IMEDIA UK
It's time we ended our obsession with clickthrough rates
October 21, 2008

Why is it that agencies and clients still continue to place an overblown value on clickthrough rates? One senior agency leader explains why it's time to change attitudes fast.

I continue to be amazed at the constant obsession that agencies and clients have about clickthrough rates. CTR, CTR, CTR! It's fast becoming the dirtiest acronym in media -- or is it? As agencies increase their digital expertise and consistently educate clients about the importance of digital within the wider communications mix, it's become all too easy to refer back to the easiest to understand metric -- the ubiquitous clickthrough rate.

One might argue that this is the most straightforward measure metric to start clients on and helps them understand the basics and build from there. I disagree -- we're missing a big trick and are in danger of oversimplifying a very complicated space by talking to clients in the simplest possible terms, using the simplest possible metric. In order to truly educate clients, we should be overlaying core digital metrics with language that clients already understand -- coverage, frequency, exposure, reach, recall, response and ROI. Ultimately Client X doesn't care what his CTR rate when all he wants to do is increase his brand awareness scores, but because that's what he's been taught by his media and creative agency to be the important metric, he has to crowbar this irrelevant metric into his results and somehow cobble together an explanation that clicks = awareness.
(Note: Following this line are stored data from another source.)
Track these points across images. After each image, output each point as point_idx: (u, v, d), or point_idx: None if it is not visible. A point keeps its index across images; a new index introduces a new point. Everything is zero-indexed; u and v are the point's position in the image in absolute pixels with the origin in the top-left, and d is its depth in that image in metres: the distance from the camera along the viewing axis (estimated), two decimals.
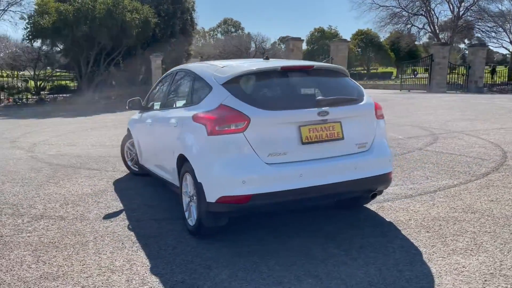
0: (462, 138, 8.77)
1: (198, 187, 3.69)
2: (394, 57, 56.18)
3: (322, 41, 56.49)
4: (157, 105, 5.55)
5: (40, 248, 3.84)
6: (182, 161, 4.05)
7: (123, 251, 3.75)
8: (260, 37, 59.66)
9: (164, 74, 5.63)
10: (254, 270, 3.31)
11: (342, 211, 4.56)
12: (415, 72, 30.35)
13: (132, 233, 4.17)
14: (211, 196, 3.57)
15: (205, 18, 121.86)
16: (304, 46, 45.10)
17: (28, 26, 21.38)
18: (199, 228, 3.85)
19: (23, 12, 30.48)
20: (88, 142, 9.99)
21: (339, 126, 3.78)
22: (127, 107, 5.87)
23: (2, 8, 31.84)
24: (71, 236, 4.12)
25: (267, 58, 4.43)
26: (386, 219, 4.34)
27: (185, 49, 27.04)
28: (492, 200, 4.82)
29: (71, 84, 28.44)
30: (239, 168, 3.50)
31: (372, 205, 4.75)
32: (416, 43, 55.84)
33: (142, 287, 3.11)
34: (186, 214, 4.09)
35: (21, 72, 33.09)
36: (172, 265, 3.45)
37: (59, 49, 24.65)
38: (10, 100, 23.00)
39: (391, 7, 44.73)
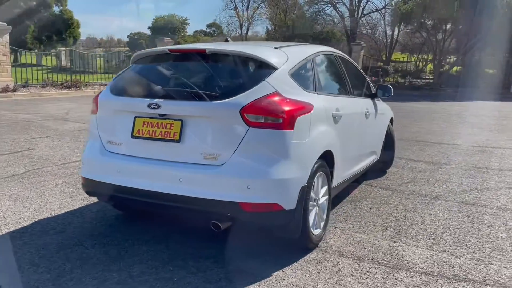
0: None
1: None
2: None
3: None
4: None
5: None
6: None
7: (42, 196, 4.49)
8: None
9: None
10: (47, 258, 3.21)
11: (273, 249, 3.43)
12: None
13: None
14: None
15: None
16: None
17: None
18: None
19: None
20: None
21: (179, 126, 3.02)
22: None
23: None
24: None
25: (226, 40, 3.80)
26: (271, 272, 3.03)
27: None
28: None
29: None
30: (86, 149, 3.52)
31: (315, 252, 3.32)
32: None
33: None
34: None
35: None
36: (56, 221, 3.97)
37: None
38: (374, 79, 25.15)
39: None
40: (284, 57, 3.34)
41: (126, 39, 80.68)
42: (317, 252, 3.35)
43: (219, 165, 2.93)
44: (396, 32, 34.66)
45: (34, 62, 25.94)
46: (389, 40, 34.45)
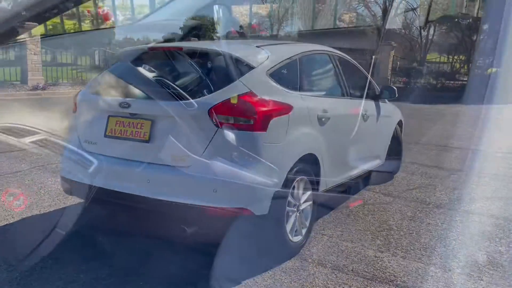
0: None
1: None
2: None
3: None
4: None
5: None
6: None
7: None
8: None
9: None
10: None
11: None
12: None
13: None
14: None
15: None
16: None
17: None
18: None
19: None
20: None
21: (149, 126, 2.95)
22: None
23: None
24: None
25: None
26: (241, 280, 2.90)
27: None
28: None
29: None
30: (68, 148, 3.50)
31: (293, 260, 3.16)
32: None
33: None
34: None
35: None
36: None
37: None
38: (404, 80, 24.50)
39: None
40: (264, 56, 3.21)
41: (161, 39, 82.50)
42: (295, 260, 3.20)
43: (187, 167, 2.83)
44: (431, 32, 33.67)
45: (70, 61, 26.74)
46: (423, 41, 33.48)
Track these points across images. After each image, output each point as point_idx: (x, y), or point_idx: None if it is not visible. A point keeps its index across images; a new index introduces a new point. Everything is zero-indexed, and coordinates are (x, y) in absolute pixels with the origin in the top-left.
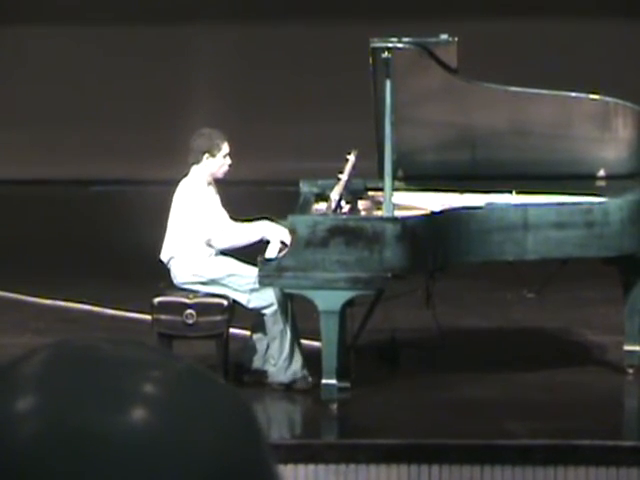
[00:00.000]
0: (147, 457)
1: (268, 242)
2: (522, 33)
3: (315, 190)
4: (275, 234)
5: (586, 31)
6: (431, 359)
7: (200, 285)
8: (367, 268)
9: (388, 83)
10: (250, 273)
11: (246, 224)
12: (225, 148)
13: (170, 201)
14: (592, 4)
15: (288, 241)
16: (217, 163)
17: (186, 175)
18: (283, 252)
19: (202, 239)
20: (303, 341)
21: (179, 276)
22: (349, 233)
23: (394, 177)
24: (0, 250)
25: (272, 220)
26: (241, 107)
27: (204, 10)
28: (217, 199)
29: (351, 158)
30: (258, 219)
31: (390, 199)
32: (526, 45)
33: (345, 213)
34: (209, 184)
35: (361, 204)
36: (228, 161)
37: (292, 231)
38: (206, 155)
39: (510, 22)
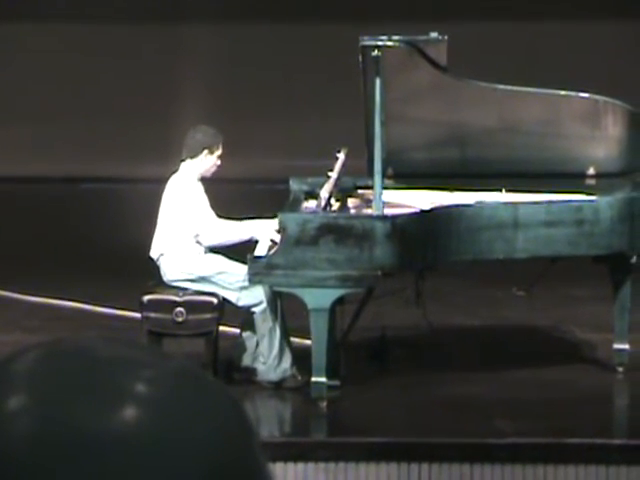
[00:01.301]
0: (139, 456)
1: (257, 241)
2: (514, 34)
3: (305, 188)
4: (264, 233)
5: (578, 31)
6: (421, 357)
7: (189, 282)
8: (357, 266)
9: (378, 81)
10: (240, 271)
11: (235, 222)
12: (221, 149)
13: (160, 198)
14: (584, 5)
15: (278, 239)
16: (212, 161)
17: (175, 172)
18: (273, 250)
19: (191, 235)
20: (292, 339)
21: (169, 273)
22: (339, 231)
23: (384, 175)
24: None
25: (262, 218)
26: (232, 105)
27: (196, 10)
28: (205, 198)
29: (341, 156)
30: (248, 218)
31: (380, 197)
32: (518, 46)
33: (335, 211)
34: (198, 181)
35: (351, 202)
36: (219, 162)
37: (282, 229)
38: (205, 151)
39: (502, 23)
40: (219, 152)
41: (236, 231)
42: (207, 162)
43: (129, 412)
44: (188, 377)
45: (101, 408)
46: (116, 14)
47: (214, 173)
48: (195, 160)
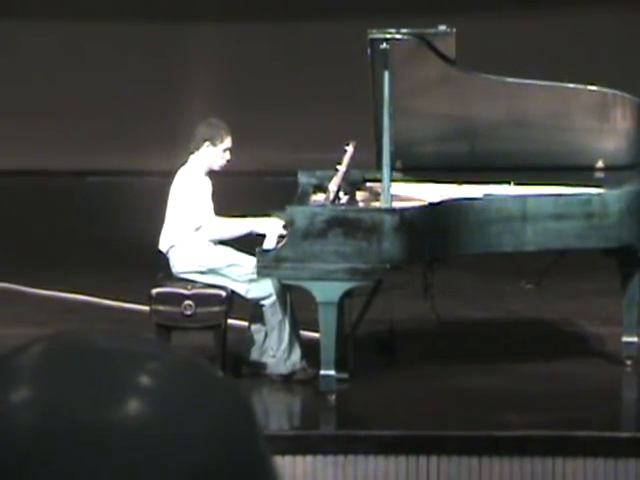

So what are the alternatives? Ultimately the most sensible approach is to tailor your campaign metrics to your campaign objectives. A great example of this is a campaign that uses VoD to increase reach and frequency of brand TV activity. For the client, the key response metric is likely to be an increase in brand awareness scores and a demonstration of how this awareness converts into increased sales / viewing figures / ticket sales, etc. In a campaign like this, the CTR is irrelevant. What we really need to be talking to the client about is the total amount of exposure the target audience received and whether or not the VoD creative was successful in generating post-impression activity back to the client’s site. Tie this is with some quantitative reasearch and Client X will have a much better picture of the success of the campaign than if he were to just receive a report based on clicks and CTR. So to take it back to traditional terms, a campaign like this should be looking at reach, frequency and brand recall as core metrics of online success.

Key to implementing this type of approach is an understanding of the role of digital in the wider comms mix. Digital isn't a channel or medium -- digital complements and enhances other part of the communications plan, which means that a silo approach where the digital agency / department receives briefs long after the comms planners / comms agency have crafted a solution will never work. Consumers don't consume media in channels, so why should media be planned in channels?

Keen to impress your clients? Drop the obsession with CTR and start looking at the bigger picture. You’ll get better results and your clients will love you for it.

Le'Nise Brothers is head of interactive, PHD Rocket.